**Text for analysis:**
Sarah was temporarily incredulous when told she would deliver Abraham’s heir at a time in her life when it seemed impossible. But God is all powerful, and that’s one of the great lessons here. In the resurrection, Abraham and Sarah will be able to look back into history and trace all the way in which God was able to bring forth Isaac, the natural heir, and Christ the spiritual heir of the Abrahamic promise. They’ll be able to see and experience the reality of the promise that they could accept only by faith during the patriarchal age.
But we’re experiencing the anitype now, in the outworking of the spiritual promises given to us in Christ.
Galatians 3:26. For ye are all the children of God by faith in Christ Jesus.
Romans 9, 8, 9. That is, they which are the children of the flesh. These are not the children of God, but the children of the promise are counted for the seed. For this is the word of promise. At this time will I come, and Sarah shall have a son.
Hebrews 11, 11, 12. Through faith also, Sarah herself received strength to conceive seed and was delivered of a child when she was past age because she judged him faithful who had promised. Abraham was born. Excuse me. Isaac was born in Abraham’s 100th year.
He married Rebekah when he was 40 and became the father of Esau and Jacob when he was 60.
He died at Hebron in his 180th year and was buried in the cave of Machpelah alongside Rebekah, Abraham, Sarah, now Isaac, was born in the promised land. He did not have to journey to it. Just as Jesus was born into the perfect human condition without having to journey to perfection. But Isaac and Jesus both had faith journeys to complete to prove their faithfulness or worthiness of the great blessings that God had in store for them.
We’re all familiar with the record in Genesis 22, which tells of the faith journey that occurred when Isaac was 25 years old and Abraham was 125. Abraham, typifying Jehovah, journeyed with Isaac typifying Christ to Mount Moriah, where he offered Isaac as a sacrificial offering and received him back in a figurative typical resurrection from the dead, just as Christ was literally anatypically offered and resurrected. An important thing to bear in mind is that Isaac was old enough and strong enough to have resisted his Father’s will, just as Jesus could have chosen to resist his heavenly Father’s will.
Abraham and Isaac shared a deep faith while on this journey. Abraham trusted that God knew what he was doing and that Isaac would be perfectly submissive to Abraham’s will. Isaac placed all of his trust upon the justice, wisdom, love and power of his Father.
Just as on their journey in Genesis 22:6, Abraham laid upon Isaac the wood of the burnt offering to offer himself as a sacrifice on Mount Moriah. So our Heavenly Father permitted our Lord Jesus to carry his wooden cross to offer himself on Calvary’s Mountain. Hebrews 11:17, 19. By faith, Abraham, when he was tried, offered up Isaac, and he that had received the promises offered up his only begotten Son, of whom it was said that in Isaac shall thy seed be called accounting, that God was able to raise him up even from the dead, from whence also he received him in a figure. So we must remember that in the subsequent Genesis chapter 24 narrative which we will be covering, Isaac had already been typically sacrificed and raised from the dead.

**Record set:**
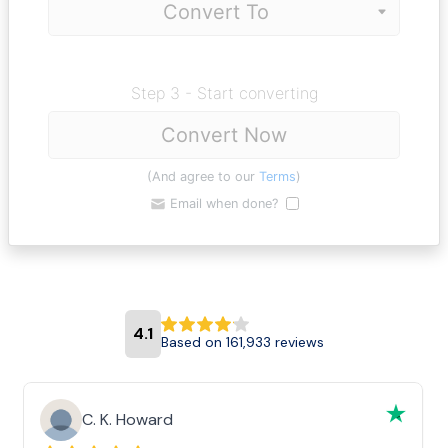
Step 3 - Start converting
Convert Now
(And agree to our
Terms
)
Email when done?
4.1
Based on 161,933 reviews
C. K. Howard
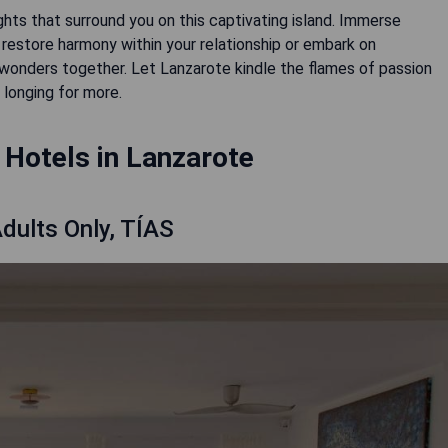
hts that surround you on this captivating island. Immerse
restore harmony within your relationship or embark on
wonders together. Let Lanzarote kindle the flames of passion
 longing for more.
Hotels in Lanzarote
dults Only, TÍAS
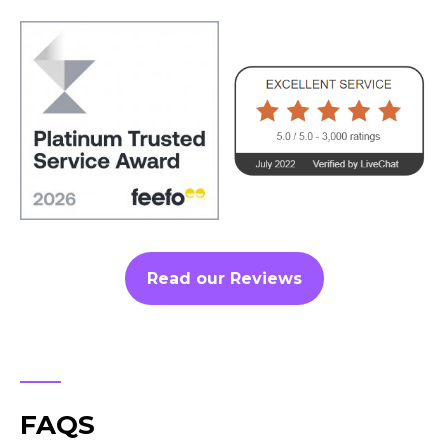
Read our Reviews
FAQS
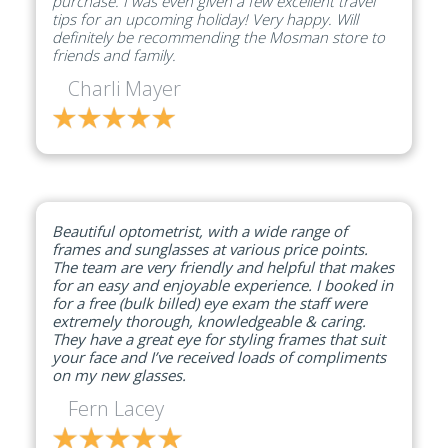
purchase. I was even given a few excellent travel
tips for an upcoming holiday! Very happy. Will
definitely be recommending the Mosman store to
friends and family.
Charli Mayer
Beautiful optometrist, with a wide range of
frames and sunglasses at various price points.
The team are very friendly and helpful that makes
for an easy and enjoyable experience. I booked in
for a free (bulk billed) eye exam the staff were
extremely thorough, knowledgeable & caring.
They have a great eye for styling frames that suit
your face and I’ve received loads of compliments
on my new glasses.
Fern Lacey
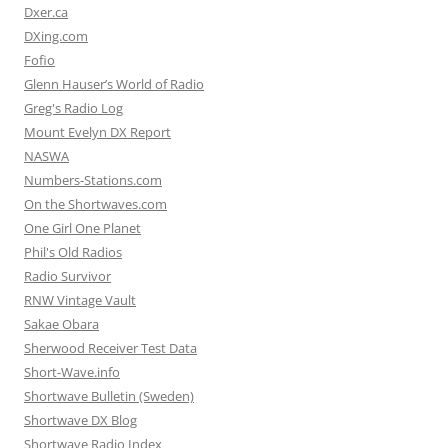
Dxer.ca
DXing.com
Fofio
Glenn Hauser’s World of Radio
Greg's Radio Log
Mount Evelyn DX Report
NASWA
Numbers-Stations.com
On the Shortwaves.com
One Girl One Planet
Phil's Old Radios
Radio Survivor
RNW Vintage Vault
Sakae Obara
Sherwood Receiver Test Data
Short-Wave.info
Shortwave Bulletin (Sweden)
Shortwave DX Blog
Shortwave Radio Index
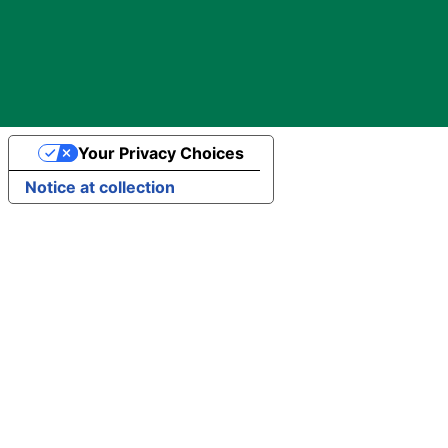
Your Privacy Choices
Notice at collection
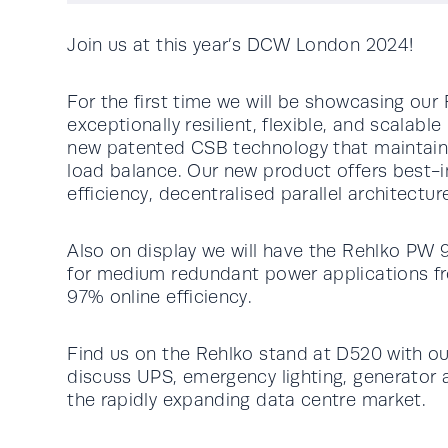
Join us at this year’s DCW London 2024!
For the first time we will be showcasing o
exceptionally resilient, flexible, and scalab
new patented CSB technology that maintain
load balance. Our new product offers best
efficiency, decentralised parallel architectur
Also on display we will have the Rehlko PW
for medium redundant power applications f
97% online efficiency.
Find us on the Rehlko stand at D520 with ou
discuss UPS, emergency lighting, generator 
the rapidly expanding data centre market.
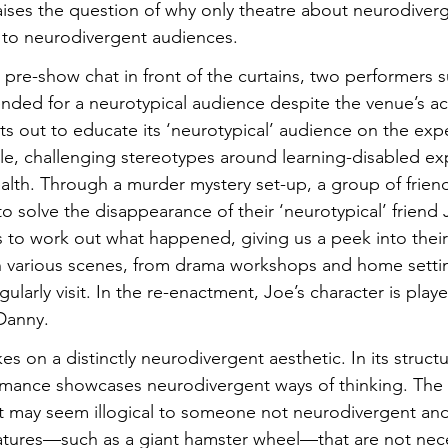
aises the question of why only theatre about neurodiverg
 to neurodivergent audiences.
 pre-show chat in front of the curtains, two performers s
ended for a neurotypical audience despite the venue’s ac
s out to educate its ‘neurotypical’ audience on the expe
le, challenging stereotypes around learning-disabled ex
ealth. Through a murder mystery set-up, a group of frie
y to solve the disappearance of their ‘neurotypical’ friend
to work out what happened, giving us a peek into their 
 various scenes, from drama workshops and home settin
gularly visit. In the re-enactment, Joe’s character is play
Danny.
s on a distinctly neurodivergent aesthetic. In its structu
rmance showcases neurodivergent ways of thinking. The n
 may seem illogical to someone not neurodivergent and
atures—such as a giant hamster wheel—that are not neces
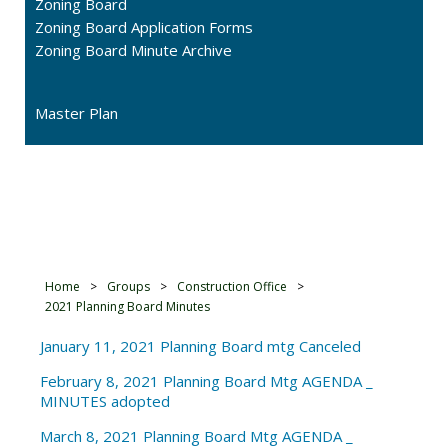
Zoning Board
Zoning Board Application Forms
Zoning Board Minute Archive
Master Plan
2021 Planning Board
Minutes
Home
>
Groups
>
Construction Office
>
2021 Planning Board Minutes
January 11, 2021 Planning Board mtg Canceled
February 8, 2021 Planning Board Mtg AGENDA _
MINUTES adopted
March 8, 2021 Planning Board Mtg AGENDA _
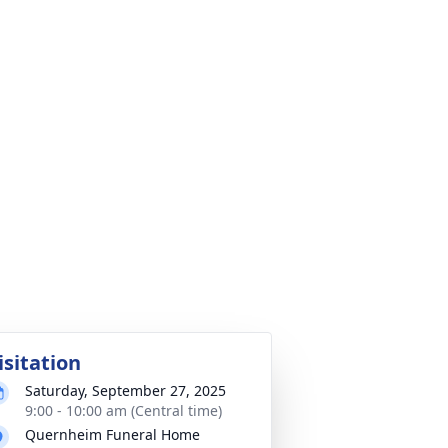
isitation
Saturday, September 27, 2025
9:00 - 10:00 am (Central time)
Quernheim Funeral Home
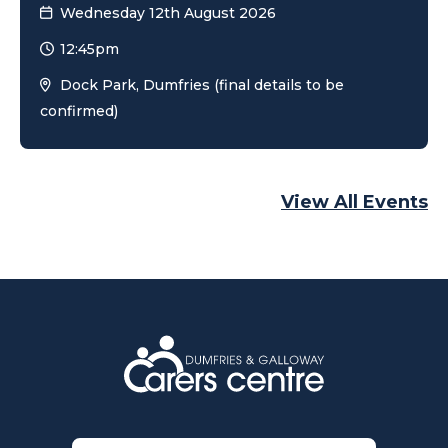
Wednesday 12th August 2026
12:45pm
Dock Park, Dumfries (final details to be
confirmed)
View All Events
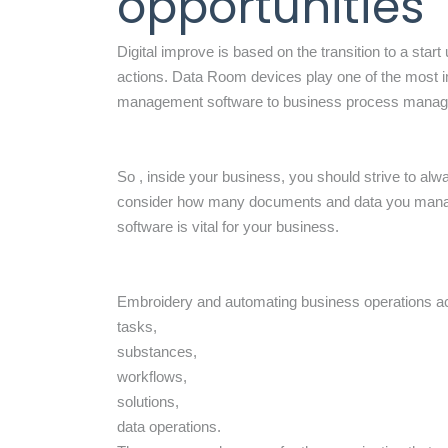
opportunities
Digital improve is based on the transition to a sta
actions. Data Room devices play one of the most i
management software to business process manage
So , inside your business, you should strive to alw
consider how many documents and data you manage 
software is vital for your business.
Embroidery and automating business operations ac
tasks,
substances,
workflows,
solutions,
data operations.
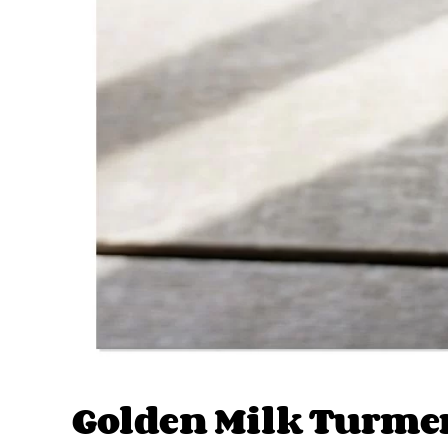
Golden Milk Turmer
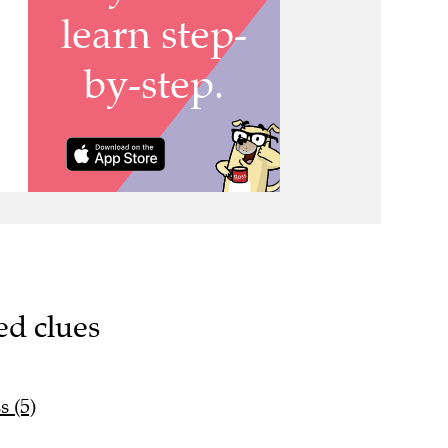
ed clues
s (5)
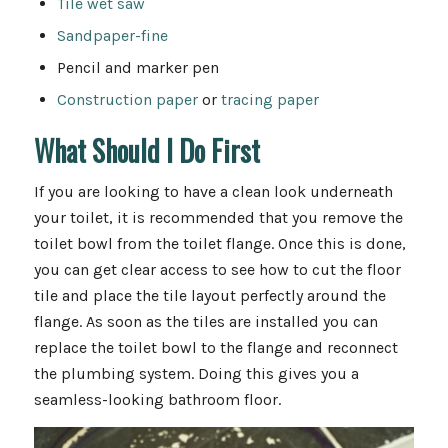
Tile wet saw
Sandpaper-fine
Pencil and marker pen
Construction paper
or
tracing paper
What Should I Do First
If you are looking to have a clean look underneath
your toilet, it is recommended that you remove the
toilet bowl from the toilet flange. Once this is done,
you can get clear access to see how to cut the floor
tile and place the tile layout perfectly around the
flange. As soon as the tiles are installed you can
replace the toilet bowl to the flange and reconnect
the plumbing system. Doing this gives you a
seamless-looking bathroom floor.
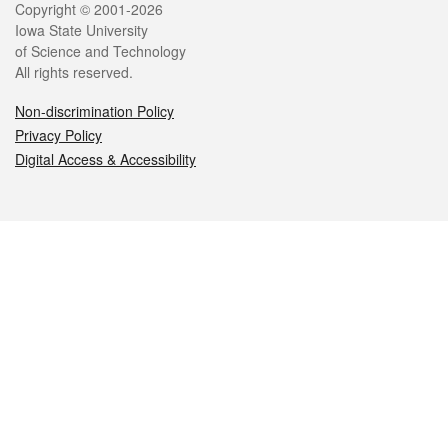
Legal
Copyright © 2001-2026
Iowa State University
of Science and Technology
All rights reserved.
Non-discrimination Policy
Privacy Policy
Digital Access & Accessibility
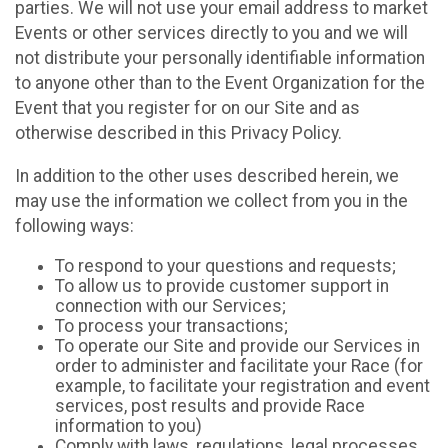
parties. We will not use your email address to market
Events or other services directly to you and we will
not distribute your personally identifiable information
to anyone other than to the Event Organization for the
Event that you register for on our Site and as
otherwise described in this Privacy Policy.
In addition to the other uses described herein, we
may use the information we collect from you in the
following ways:
To respond to your questions and requests;
To allow us to provide customer support in
connection with our Services;
To process your transactions;
To operate our Site and provide our Services in
order to administer and facilitate your Race (for
example, to facilitate your registration and event
services, post results and provide Race
information to you)
Comply with laws, regulations, legal processes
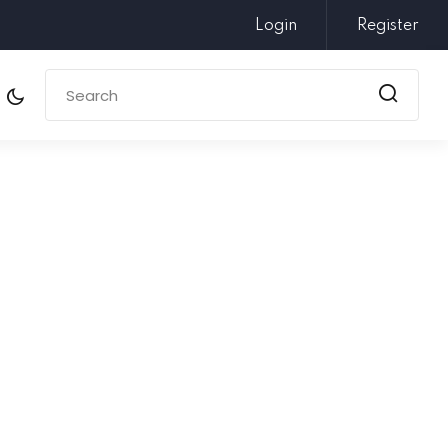
Login
Register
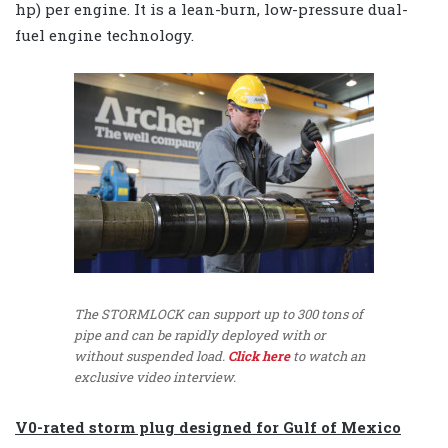
hp) per engine.
It is a lean-burn, low-pressure dual-
fuel engine technology.
The STORMLOCK can support up to 300 tons of
pipe and can be rapidly deployed with or
without suspended load.
Click here
to watch an
exclusive video interview.
V0-rated storm plug designed for Gulf of Mexico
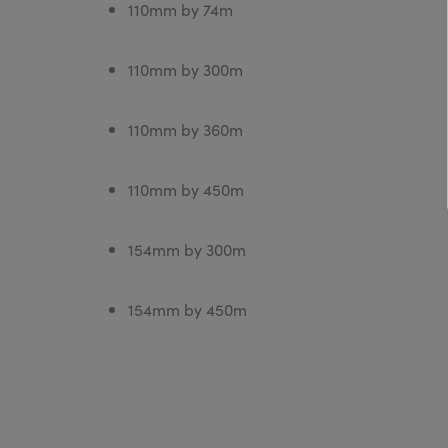
110mm by 74m
110mm by 300m
110mm by 360m
110mm by 450m
154mm by 300m
154mm by 450m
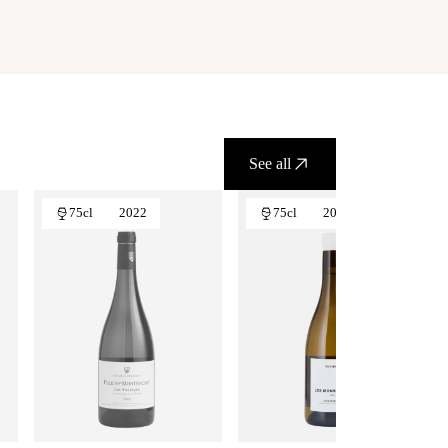
See all
75cl
2022
75cl
2024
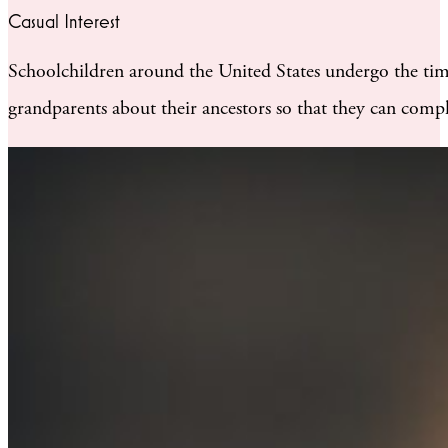
Casual Interest
Schoolchildren around the United States undergo the time-
grandparents about their ancestors so that they can compl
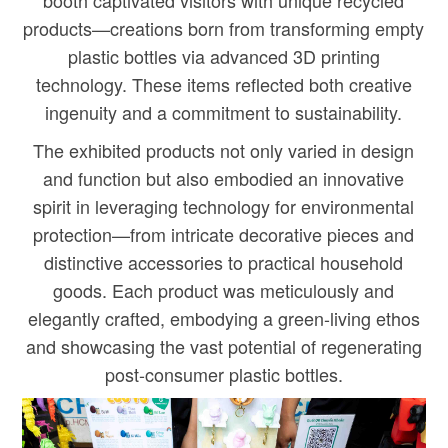
booth captivated visitors with unique recycled
products—creations born from transforming empty
plastic bottles via advanced 3D printing
technology. These items reflected both creative
ingenuity and a commitment to sustainability.
The exhibited products not only varied in design
and function but also embodied an innovative
spirit in leveraging technology for environmental
protection—from intricate decorative pieces and
distinctive accessories to practical household
goods. Each product was meticulously and
elegantly crafted, embodying a green-living ethos
and showcasing the vast potential of regenerating
post-consumer plastic bottles.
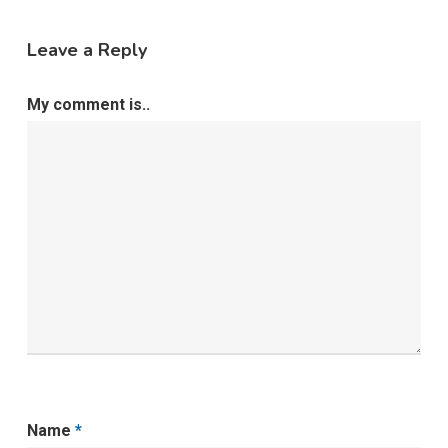
Leave a Reply
My comment is..
Name
*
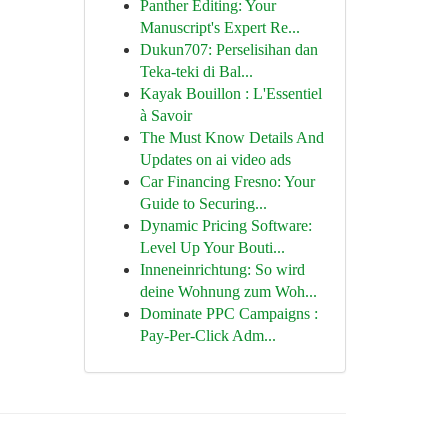
Panther Editing: Your
Manuscript's Expert Re...
Dukun707: Perselisihan dan
Teka-teki di Bal...
Kayak Bouillon : L'Essentiel
à Savoir
The Must Know Details And
Updates on ai video ads
Car Financing Fresno: Your
Guide to Securing...
Dynamic Pricing Software:
Level Up Your Bouti...
Inneneinrichtung: So wird
deine Wohnung zum Woh...
Dominate PPC Campaigns :
Pay-Per-Click Adm...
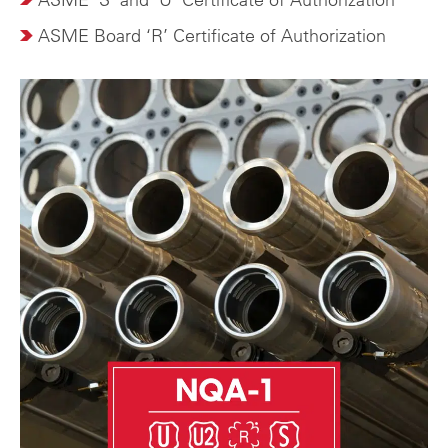
ASME Board ‘R’ Certificate of Authorization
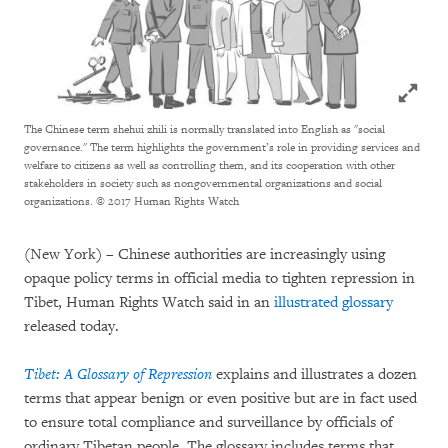
Click to
The Chinese term shehui zhili is normally translated into English as "social
governance." The term highlights the government’s role in providing services and
welfare to citizens as well as controlling them, and its cooperation with other
stakeholders in society such as nongovernmental organizations and social
organizations.
© 2017 Human Rights Watch
(New York) – Chinese authorities are increasingly using
opaque policy terms in official media to tighten repression in
Tibet, Human Rights Watch said in an
illustrated glossary
released today.
Tibet: A Glossary of Repression
explains and illustrates a dozen
terms that appear benign or even positive but are in fact used
to ensure total compliance and surveillance by officials of
ordinary Tibetan people. The glossary includes terms that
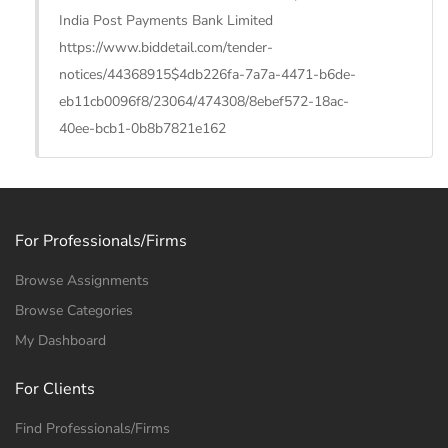
India Post Payments Bank Limited
https://www.biddetail.com/tender-
notices/44368915$4db226fa-7a7a-4471-b6de-
eb11cb0096f8/23064/474308/8ebef572-18ac-
40ee-bcb1-0b8b7821e162
For Professionals/Firms
Browse Assignments
Browse Categories
My Dashboard
For Clients
Find Professionals/Firms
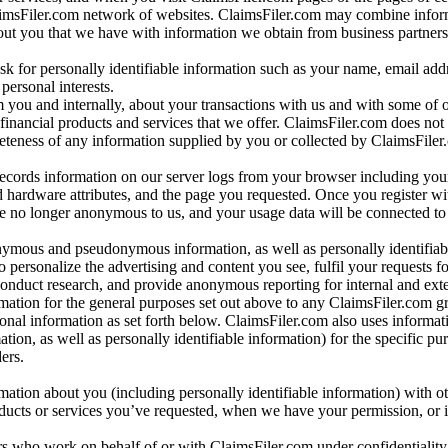
aimsFiler.com network of websites. ClaimsFiler.com may combine infor
bout you that we have with information we obtain from business partners
 for personally identifiable information such as your name, email addr
personal interests.
m you and internally, about your transactions with us and with some of 
 financial products and services that we offer. ClaimsFiler.com does not
leteness of any information supplied by you or collected by ClaimsFiler
records information on our server logs from your browser including your
 hardware attributes, and the page you requested. Once you register wi
re no longer anonymous to us, and your usage data will be connected to
nymous and pseudonymous information, as well as personally identifiab
o personalize the advertising and content you see, fulfil your requests f
conduct research, and provide anonymous reporting for internal and exter
mation for the general purposes set out above to any ClaimsFiler.com g
al information as set forth below. ClaimsFiler.com also uses informat
n, as well as personally identifiable information) for the specific pu
ers.
rmation about you (including personally identifiable information) with o
oducts or services you’ve requested, when we have your permission, or i
ners who work on behalf of or with ClaimsFiler.com under confidentialit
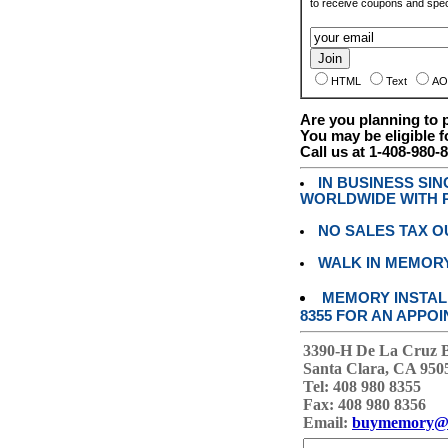
to receive coupons and speci
HTML
Text
AO
Are you planning to
You may be eligible f
Call us at 1-408-980-
IN BUSINESS SI
WORLDWIDE WITH P
NO SALES TAX O
WALK IN MEMOR
MEMORY INSTALL
8355 FOR AN APPOI
3390-H De La Cruz 
Santa Clara, CA 950
Tel: 408 980 8355
Fax: 408 980 8356
Email:
buymemory@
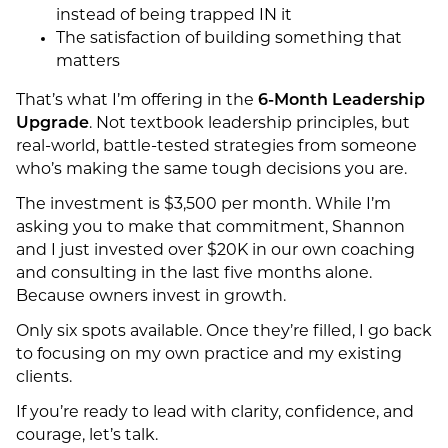
instead of being trapped IN it
The satisfaction of building something that
matters
That’s what I’m offering in the
6-Month Leadership
Upgrade
. Not textbook leadership principles, but
real-world, battle-tested strategies from someone
who’s making the same tough decisions you are.
The investment is $3,500 per month. While I’m
asking you to make that commitment, Shannon
and I just invested over $20K in our own coaching
and consulting in the last five months alone.
Because owners invest in growth.
Only six spots available. Once they’re filled, I go back
to focusing on my own practice and my existing
clients.
If you’re ready to lead with clarity, confidence, and
courage, let’s talk.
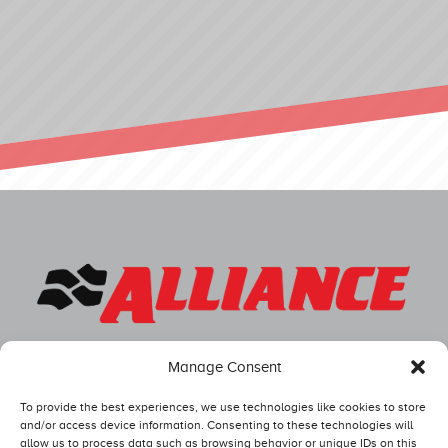
Manage Consent
To provide the best experiences, we use technologies like cookies to store
and/or access device information. Consenting to these technologies will
allow us to process data such as browsing behavior or unique IDs on this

**Assignment 1:** Going through the sermon on Abraham and Isaac, list every age the text gives for Isaac, each paired with the event it stands for.
**Assignment 2:** Carry the sermon on Abraham and Isaac forward from its final sentence.

**Task response 1:**
- 25 years old: the faith journey to Mount Moriah recorded in Genesis 22
- 40: he married Rebekah
- 60: he became the father of Esau and Jacob
- 180th year: he died at Hebron

**Task response 2:**
He was then fully empowered to be the heir of all the promises God gave to Abraham. Genesis 25:5 confirms this, and Abraham gave all that he had unto Isaac, and atypically, when Jesus had completed his sacrifice, our Heavenly Father delegated all of his power to Jesus for the regeneration of the human race. As stated in Matthew 28:18, all power is given unto me in heaven and in earth.
That’s a really important verse.
And as Isaac had already typically laid down his life at sacrifice before his bride was called to him, just so our Lord Jesus had anatypically given his human life for us at sacrifice before his spiritual bride was called to the heavenly calling.
I want to give a brief profile of Rebekah, the third main character of our lesson today. Rebekah was the granddaughter of Nahor Abraham’s brother. As we mentioned, she was therefore a member of the extended family of faithful Abraham prior to her marriage to Isaac. We can think of her as a member of the household of faith related to God through her relation to Abraham, but still not a part of his immediate family. She needed to be called first and to choose to make a faith journey before she could be fully accepted into Abraham and Isaac’s immediate family in the promised land of Canaan.
We also needed to be called and to consecrate ourselves to come into the family of our Heavenly Father and our bridegroom, our Lord Jesus.
In the 24th chapter of Genesis is the beautiful Bible account of the union of Isaac and Rebekah, which we all realize to be such a wonderful type and picture of the union of Christ and his Church. The Bride of Christ Isaac types our Lord Jesus in his present spiritual condition and Rebekah types his bride under the call within this continuing age of sacrifice. The story is told in plain but powerful words of profound meaning to all of us that have been called and are journeying under the guidance of God’s Spirit to enter into our marriage with Christ in a spirit born condition. Beyond the Veil for purposes of analysis and discussion, I have broken down Genesis 24 into three parts.
Part 1, verses 1 to 10 the sending of the call to the Prospective Bride Part 2 11:58 the acceptance of the call by the prospective Bride in Part 35967 the receiving of the bride by the bridegroom beyond the veil so part one sending the call to the prospective bride in Genesis 24:1 and Abraham was old and well stricken in age and Jehovah had blessed Abraham in all things. In this picture Abraham types our heavenly Father. We all know Abraham at This time was 140 years old, and Sarah had been dead three years. Sarah, we recall, was a type of the grace feature of the Abrahamic covenant.
And Abraham said unto his eldest servant of his house that ruled over all that he had put, I pray thee, thy hand under my thigh, and although this servant is not named in Genesis 24, Brother Russell identifies him as Eleazar, a type of God’s Holy Spirit, and I will make thee swear by Jehovah, the God of heaven and the God of the earth, that thou shalt not take a wife unto thy son of the daughters of the Canaanites among whom I dwell now the Canaanites were heathen, worldly people bereft of any share in God’s promises. It would not be proper for Isaac to cede a promise to carry to Mary and father a child by a worldly Canaanite woman.
Verse 4 But thou shalt go unto my country and to my kindred, and take a wife unto my son Isaac. The my country that Abraham was referring to was the area of Abraham’s kindred in Haran and Nahor in northern Mesopotamia. This shows that God only calls the bride for his son from those that are already related to him as members of the household of faith, those that are already in a tentative justified faith condition. Verses 5 to 8 and the servant said unto him, peradventure, the woman will not be willing to follow me unto this land.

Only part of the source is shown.